Exercise >> Produce word for word the lines of the data below running from the one that has "一次性使用无菌冲洗针: 0 -> 1" to the one that has "1987-10: 82.32 -> 82.8", inclusive, and no others.

Record extracts >>

┌──

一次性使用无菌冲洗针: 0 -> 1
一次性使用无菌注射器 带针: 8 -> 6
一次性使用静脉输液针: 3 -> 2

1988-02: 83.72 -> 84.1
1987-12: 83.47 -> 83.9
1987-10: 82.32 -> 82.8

└──
┌──

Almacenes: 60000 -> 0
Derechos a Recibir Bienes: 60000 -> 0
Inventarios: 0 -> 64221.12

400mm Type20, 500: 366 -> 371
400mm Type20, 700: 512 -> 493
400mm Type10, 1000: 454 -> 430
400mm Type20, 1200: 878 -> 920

└──
┌──

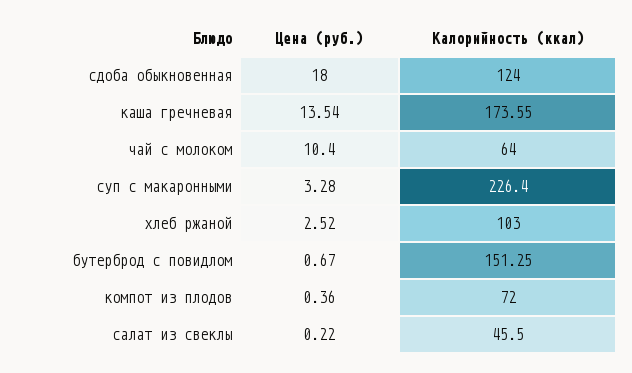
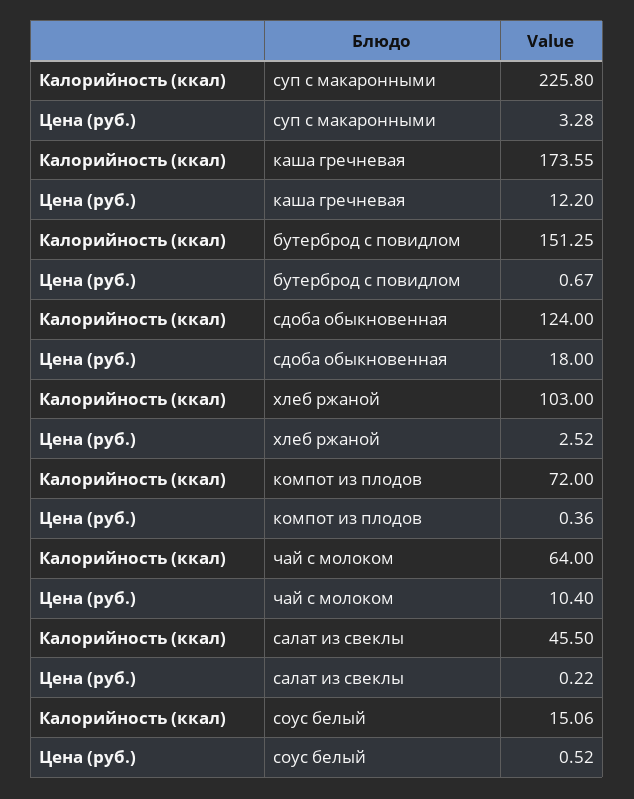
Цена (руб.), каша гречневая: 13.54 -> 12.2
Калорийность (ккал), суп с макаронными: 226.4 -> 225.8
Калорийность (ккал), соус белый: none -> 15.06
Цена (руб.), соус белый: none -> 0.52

└──

Task result >>
一次性使用无菌冲洗针: 0 -> 1
一次性使用无菌注射器 带针: 8 -> 6
一次性使用静脉输液针: 3 -> 2

1988-02: 83.72 -> 84.1
1987-12: 83.47 -> 83.9
1987-10: 82.32 -> 82.8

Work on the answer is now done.